AutoML: 自动调参工具Ray tune

Ray Tune

Ray Tune 是一个标准的超参数调优工具,包含多种参数搜索算法,并且支持分布式计算,使用方式简单。同时支持pytorch、tensorflow等训练框架,和tensorboard可视化。

超参数

  • 神经网络结构搜索(层数、节点数、类型、连接方式)
  • 学习率
  • optimizer
  • loss weight

使用方法

安装:

pip install ray torchvision

pytorch 集成tune到pipeline

  • class-based ray.tune.Trainable API
  • function-based tune.run API

pytorch class-based ray.tune.Trainable example:

# https://github.com/ray-project/ray/blob/master/python/ray/tune/examples/mnist_pytorch_trainable.py
from __future__ import print_function

import argparse
import os
import torch
import torch.optim as optim

import ray
from ray import tune
from ray.tune.schedulers import ASHAScheduler
from ray.tune.examples.mnist_pytorch import (train, test, get_data_loaders,
                                             ConvNet)

# Change these values if you want the training to run quicker or slower.
EPOCH_SIZE = 512
TEST_SIZE = 256

# Training settings
parser = argparse.ArgumentParser(description="PyTorch MNIST Example")
parser.add_argument(
    "--use-gpu",
    action="store_true",
    default=False,
    help="enables CUDA training")
parser.add_argument(
    "--ray-address", type=str, help="The Redis address of the cluster.")
parser.add_argument(
    "--smoke-test", action="store_true", help="Finish quickly for testing")


# Below comments are for documentation purposes only.
# yapf: disable
# __trainable_example_begin__
class TrainMNIST(tune.Trainable):
    def setup(self, config):
        use_cuda = config.get("use_gpu") and torch.cuda.is_available()
        self.device = torch.device("cuda" if use_cuda else "cpu")
        self.train_loader, self.test_loader = get_data_loaders()
        self.model = ConvNet().to(self.device)
        self.optimizer = optim.SGD(
            self.model.parameters(),
            lr=config.get("lr", 0.01), 
            momentum=config.get("momentum", 0.9))

    def step(self):
        train(
            self.model, self.optimizer, self.train_loader, device=self.device)
        acc = test(self.model, self.test_loader, self.device)
        return {"mean_accuracy": acc}

    def save_checkpoint(self, checkpoint_dir):
        checkpoint_path = os.path.join(checkpoint_dir, "model.pth")
        torch.save(self.model.state_dict(), checkpoint_path)
        return checkpoint_path

    def load_checkpoint(self, checkpoint_path):
        self.model.load_state_dict(torch.load(checkpoint_path))
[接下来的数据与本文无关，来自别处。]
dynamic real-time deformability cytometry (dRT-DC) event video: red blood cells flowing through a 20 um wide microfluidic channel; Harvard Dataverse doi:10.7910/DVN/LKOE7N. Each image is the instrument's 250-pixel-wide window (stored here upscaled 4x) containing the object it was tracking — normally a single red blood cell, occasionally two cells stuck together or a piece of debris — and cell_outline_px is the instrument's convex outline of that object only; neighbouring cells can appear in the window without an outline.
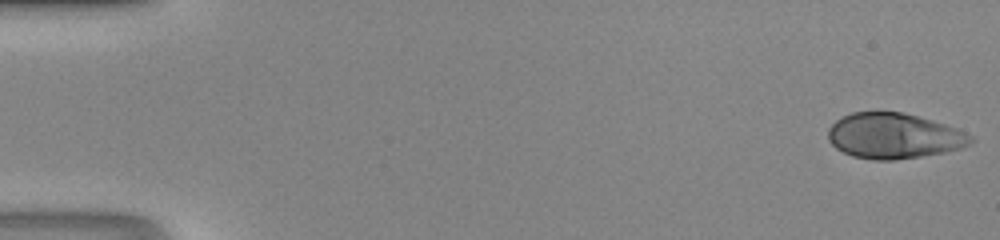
{"species": "human", "species_latin": "Homo sapiens", "temperature_condition": "room temperature", "stored_images_in_passage": 47, "camera_frame_rate_fps": 3000, "um_per_image_px": 0.085, "donor": {"sex": "male"}, "frame": {"image": 1, "passage_image": 1, "time_ms": 0.0, "image_size_px": [1000, 240], "cell_outline_px": [[976, 140], [972, 144], [960, 148], [944, 152], [920, 156], [892, 160], [872, 160], [852, 156], [836, 148], [828, 140], [828, 128], [836, 120], [852, 112], [900, 112], [932, 120], [956, 128], [972, 136]], "centroid_in_image_um": [75.98, 11.56], "position_along_channel_um": 9.0, "area_um2": 37.63}}
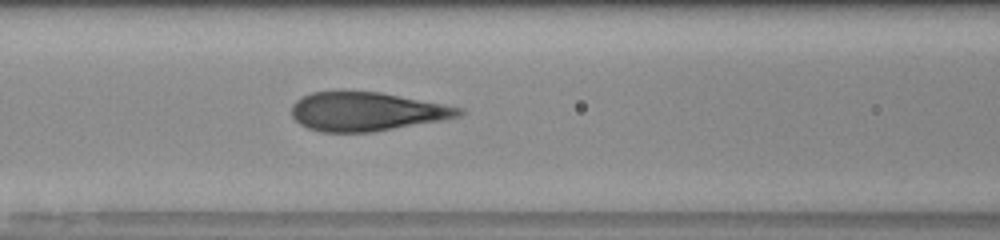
{"frame": {"image": 2, "passage_image": 21, "time_ms": 6.667, "image_size_px": [1000, 240], "cell_outline_px": [[464, 112], [460, 116], [440, 120], [372, 132], [320, 132], [308, 128], [300, 124], [292, 116], [292, 104], [296, 100], [312, 92], [380, 92], [464, 108]], "centroid_in_image_um": [31.14, 9.49], "position_along_channel_um": 135.5, "area_um2": 37.4}}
# __trainable_example_end__
# yapf: enable

if __name__ == "__main__":
    args = parser.parse_args()
    ray.init(address=args.ray_address, num_cpus=6 if args.smoke_test else None)
    sched = ASHAScheduler()
    analysis = tune.run(
        TrainMNIST,
        metric="mean_accuracy", # 最后比较的指标
        mode="max", # 指标越大越好
        scheduler=sched, #指定超参优化器
        stop={
            "mean_accuracy": 0.95,
            "training_iteration": 3 if args.smoke_test else 20,
        },# 设定提前终止条件 
        resources_per_trial={
            "cpu": 3,
            "gpu": int(args.use_gpu)
        }, # 每个trial 需要的资源
        num_samples=1 if args.smoke_test else 20, #运行Trails的数目 
        checkpoint_at_end=True,
        checkpoint_freq=3,
        config={
            "args": args,
            "lr": tune.uniform(0.001, 0.1),
            "momentum": tune.uniform(0.1, 0.9),
        }) #设定搜索的参数空间

    print("Best config is:", analysis.best_config)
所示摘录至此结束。